Metalab ss Eggbutt Hollow Jointed Mouth Bithttp://www.scruggsfarm.com/Partrade-Metalab-Stainless-Steel-Eggbutt-Snaffle-Bit-255960.html

What type of horse would this bit benefit? How would you introduce a horse to this bit? What are the pro's and con's of this bit? I have been a western rider for the past 15 years of my life but have fallen in love with dressage! I bought a used dressage bridal for my dressage trained Friesian and this bit came with it. I don't plan on using it but am really curious about the how and whys of this bit. Thanks


----------



## smrobs (Jul 30, 2008)

As I am a western rider too, I honestly don't know. I would venture a guess though that it is just like a regular eggbutt snaffle and maybe it is hollow so that it is a lighter weight. IDK.


----------



## HorseLover1208 (Apr 18, 2009)

Well, the thing is on this one the bars are about 1 inch thick at the corners of the mouth and go down to about 1/2 inch in the middle... kind of threw me off .


----------



## SouthernTrails (Dec 19, 2008)

My understanding on Hollow bits like that is they are larger in diameter, therefor more gentle for the mouth, plus lighter.

If you Horse becomes use to the hollow bit and need more control, then the next step would be the smaller diameter solid bit which is heavier and harsher due to its smaller diameter.

.


----------



## Jessabel (Mar 19, 2009)

Hollow mouths have thicker mouthpieces, so they're more gentle than a regular jointed snaffle. I used to use one on Victor, but he didn't respect it at all. Those are for really well behaved, soft-mouthed horses.


----------



## NorthernMama (Mar 12, 2008)

I use a hollow-snaffle on my 14.5h OTSB. She works well with it. She was trained on a straight bit, I tried that, then the hollow, then a french link... went back to the hollow and have been using that for over a year now.

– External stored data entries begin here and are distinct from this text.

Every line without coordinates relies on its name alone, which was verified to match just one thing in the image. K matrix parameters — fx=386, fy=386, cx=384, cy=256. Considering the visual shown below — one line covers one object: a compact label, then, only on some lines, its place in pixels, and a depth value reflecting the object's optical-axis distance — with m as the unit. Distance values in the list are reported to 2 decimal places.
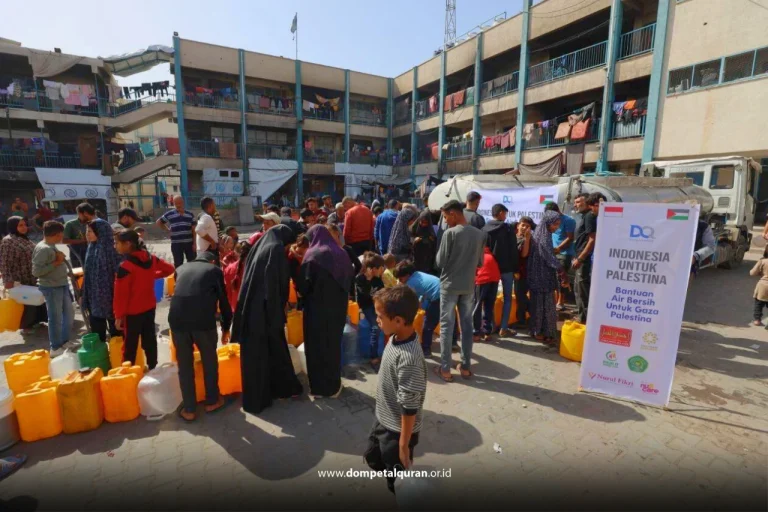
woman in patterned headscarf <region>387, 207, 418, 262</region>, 6.02
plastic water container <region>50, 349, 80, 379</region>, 3.82
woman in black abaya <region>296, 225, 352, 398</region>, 3.39
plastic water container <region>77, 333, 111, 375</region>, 3.81
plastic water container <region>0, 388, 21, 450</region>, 2.93
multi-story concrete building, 13.12
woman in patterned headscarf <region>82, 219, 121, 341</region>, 4.24
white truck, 7.20
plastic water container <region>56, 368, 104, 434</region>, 3.08
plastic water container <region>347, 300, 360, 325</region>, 5.07
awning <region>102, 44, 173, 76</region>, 21.91
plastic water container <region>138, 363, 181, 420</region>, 3.30
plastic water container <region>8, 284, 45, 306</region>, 5.01
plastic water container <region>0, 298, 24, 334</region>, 5.11
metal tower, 27.11
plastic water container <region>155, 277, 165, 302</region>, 6.55
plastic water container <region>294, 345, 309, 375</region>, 4.15
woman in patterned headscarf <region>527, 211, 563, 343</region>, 4.96
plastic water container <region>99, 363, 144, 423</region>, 3.24
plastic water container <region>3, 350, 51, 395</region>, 3.59
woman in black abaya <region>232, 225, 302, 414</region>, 3.25
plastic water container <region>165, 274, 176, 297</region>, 7.03
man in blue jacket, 6.89
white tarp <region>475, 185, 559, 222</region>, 7.39
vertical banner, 3.17
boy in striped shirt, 1.97
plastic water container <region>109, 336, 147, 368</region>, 3.96
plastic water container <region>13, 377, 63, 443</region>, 3.00
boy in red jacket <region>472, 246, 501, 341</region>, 4.97
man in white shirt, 5.83
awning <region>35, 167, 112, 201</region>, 19.23
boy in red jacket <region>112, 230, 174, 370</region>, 3.61
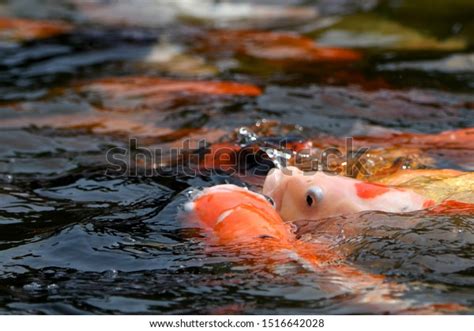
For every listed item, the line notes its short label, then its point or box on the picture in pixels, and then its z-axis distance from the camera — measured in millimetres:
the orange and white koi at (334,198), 7707
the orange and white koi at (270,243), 6020
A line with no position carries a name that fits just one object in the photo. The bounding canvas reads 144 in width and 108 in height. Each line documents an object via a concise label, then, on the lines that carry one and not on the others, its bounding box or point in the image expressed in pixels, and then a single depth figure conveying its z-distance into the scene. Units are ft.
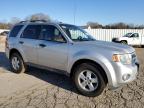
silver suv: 8.99
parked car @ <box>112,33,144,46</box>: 39.68
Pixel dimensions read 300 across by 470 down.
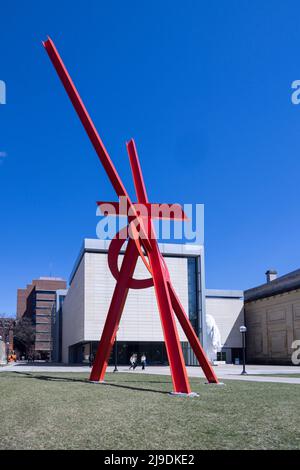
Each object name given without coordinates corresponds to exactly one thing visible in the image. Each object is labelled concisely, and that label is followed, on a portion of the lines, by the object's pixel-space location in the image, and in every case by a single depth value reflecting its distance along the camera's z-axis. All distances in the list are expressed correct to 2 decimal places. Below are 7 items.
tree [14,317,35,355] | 105.75
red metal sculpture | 16.99
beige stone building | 57.06
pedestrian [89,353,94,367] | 51.83
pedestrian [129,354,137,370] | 40.56
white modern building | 55.34
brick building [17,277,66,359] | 121.62
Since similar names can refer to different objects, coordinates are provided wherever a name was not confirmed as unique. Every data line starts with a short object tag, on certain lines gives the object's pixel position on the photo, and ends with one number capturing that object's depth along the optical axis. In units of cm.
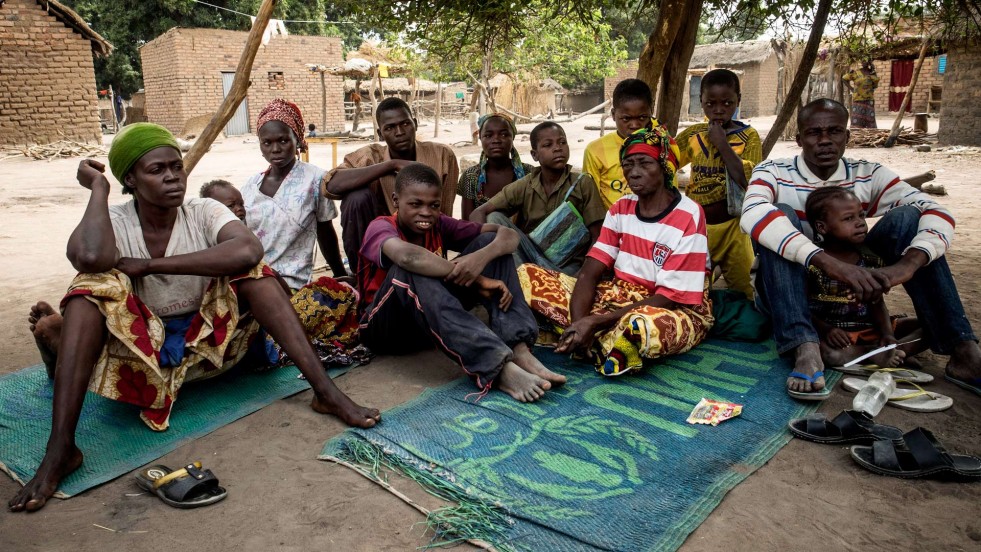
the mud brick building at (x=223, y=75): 2122
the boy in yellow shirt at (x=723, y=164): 408
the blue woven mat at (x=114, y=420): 244
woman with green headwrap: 239
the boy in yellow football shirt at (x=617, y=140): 408
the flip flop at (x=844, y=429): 246
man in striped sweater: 290
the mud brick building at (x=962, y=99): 1361
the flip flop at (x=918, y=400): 275
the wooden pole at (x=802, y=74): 581
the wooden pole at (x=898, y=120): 1542
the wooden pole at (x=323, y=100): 2253
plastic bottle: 272
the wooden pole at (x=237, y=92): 445
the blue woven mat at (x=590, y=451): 203
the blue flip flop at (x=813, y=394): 282
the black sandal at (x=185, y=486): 218
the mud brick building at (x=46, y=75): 1495
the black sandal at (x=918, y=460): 222
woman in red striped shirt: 310
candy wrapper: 269
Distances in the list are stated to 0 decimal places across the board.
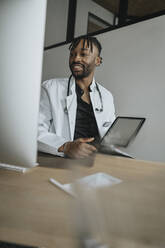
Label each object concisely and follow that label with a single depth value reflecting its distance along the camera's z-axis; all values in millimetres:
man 1036
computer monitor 277
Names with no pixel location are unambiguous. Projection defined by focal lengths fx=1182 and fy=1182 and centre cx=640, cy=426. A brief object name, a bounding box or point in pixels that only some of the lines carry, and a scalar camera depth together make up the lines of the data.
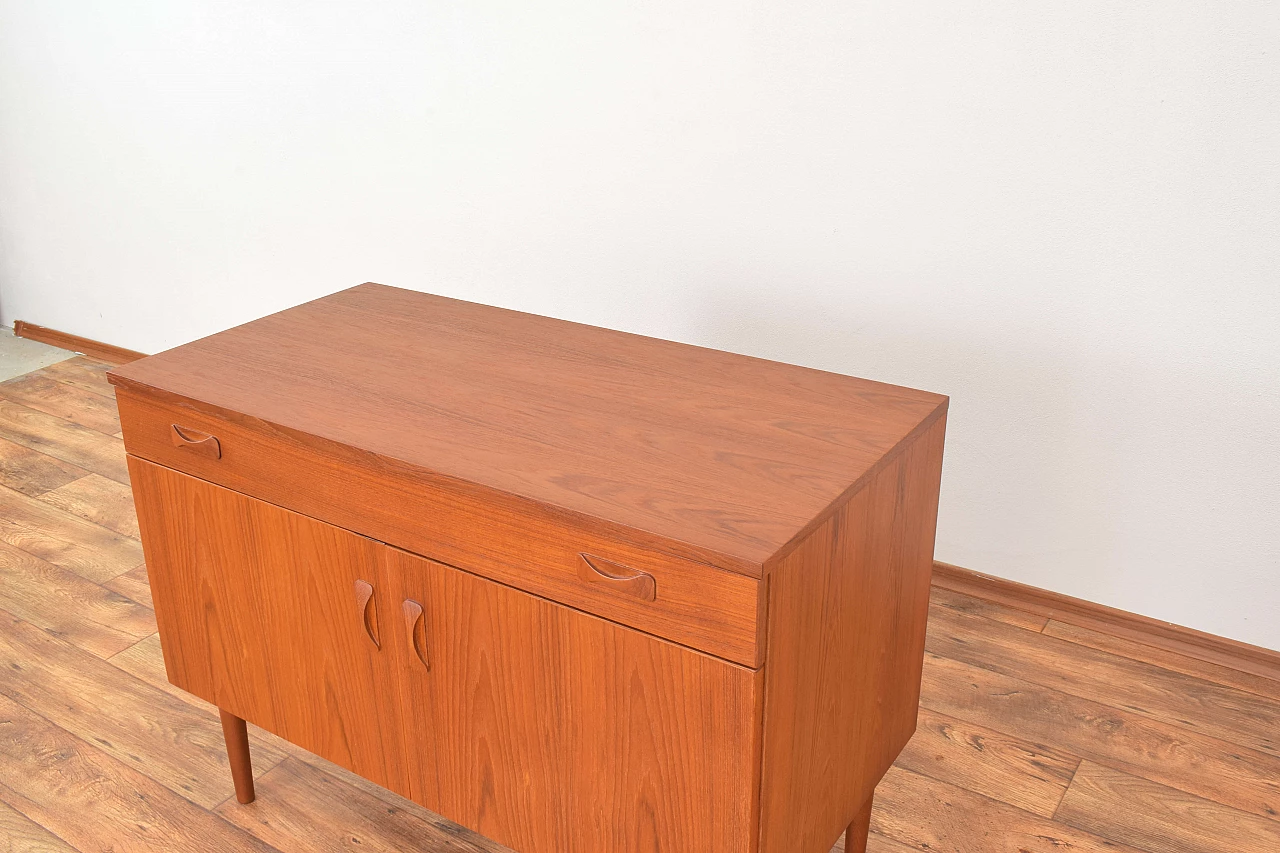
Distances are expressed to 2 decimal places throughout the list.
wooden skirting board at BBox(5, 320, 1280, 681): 2.30
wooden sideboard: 1.33
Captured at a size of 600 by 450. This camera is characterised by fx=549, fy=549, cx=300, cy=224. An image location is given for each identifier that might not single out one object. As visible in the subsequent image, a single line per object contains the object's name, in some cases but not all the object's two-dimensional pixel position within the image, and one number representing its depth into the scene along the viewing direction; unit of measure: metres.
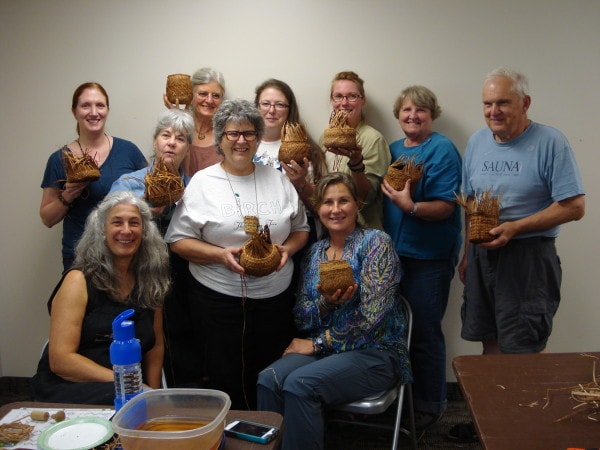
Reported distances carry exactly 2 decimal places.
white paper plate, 1.26
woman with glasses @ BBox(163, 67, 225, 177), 2.81
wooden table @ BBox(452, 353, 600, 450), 1.27
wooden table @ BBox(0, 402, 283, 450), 1.32
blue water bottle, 1.33
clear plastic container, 1.14
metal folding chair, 2.21
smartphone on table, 1.32
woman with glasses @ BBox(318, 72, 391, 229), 2.70
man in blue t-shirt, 2.25
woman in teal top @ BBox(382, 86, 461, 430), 2.63
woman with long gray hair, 1.79
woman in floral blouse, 2.13
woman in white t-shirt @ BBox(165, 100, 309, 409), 2.27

She's certainly not a highly trained horse, but this bit is all she needs. Sometimes she chooses not to listen to it, but that doesn't mean she needs a harsher bit -- just more training (not enough hours in the day - sigh).


----------



## EternalSun (Mar 29, 2009)

Hollow bit's are like pacifiers for larger mouthed horses - they're more comfortable and milder than a thinner bit because they distribute pressure more evenly. They're hollow so you can get the width without the weight. They're used commonly on racehorses and finished dressage horses.


----------



## JustDressageIt (Oct 4, 2007)

When you want a thicker mouthpiece without adding a lot of weight to the bit.


----------



## NorthernMama (Mar 12, 2008)

EternalSun said:


> Hollow bit's are like pacifiers for larger mouthed horses -


I don't know about the large mouth part -- my girl is just average size.


----------



## Qtswede (Apr 16, 2009)

I use hollow mouthed bits as a first bit when I start a horse. They are incredibly gentle. They're hollow for weight reasons - think of how much a bit like that would weigh if it were solid.


----------



## EternalSun (Mar 29, 2009)

Northernmama - I said larger mouthed horses because many average sized horses are uncomfortable in a thicker bit. Of course, no horse is the same so what works for some wont work for others, but generally hollow bits work better with larger mouthed horses.


----------



## EnglishCobs (Apr 23, 2009)

Qtswede said:


> I use hollow mouthed bits as a first bit when I start a horse. They are incredibly gentle. They're hollow for weight reasons - think of how much a bit like that would weigh if it were solid.


We use hollow, thicker bits for mouthing the youngsters. They are meant to be kinder and more gentle. I have no idea why they are hollow but makes sense as they would be very heavy otherwise... I guess they feel nice and light in the mouth. 
I back my youngsters and start schooling in the sweet iron bits or these with the copper lozenge in.


----------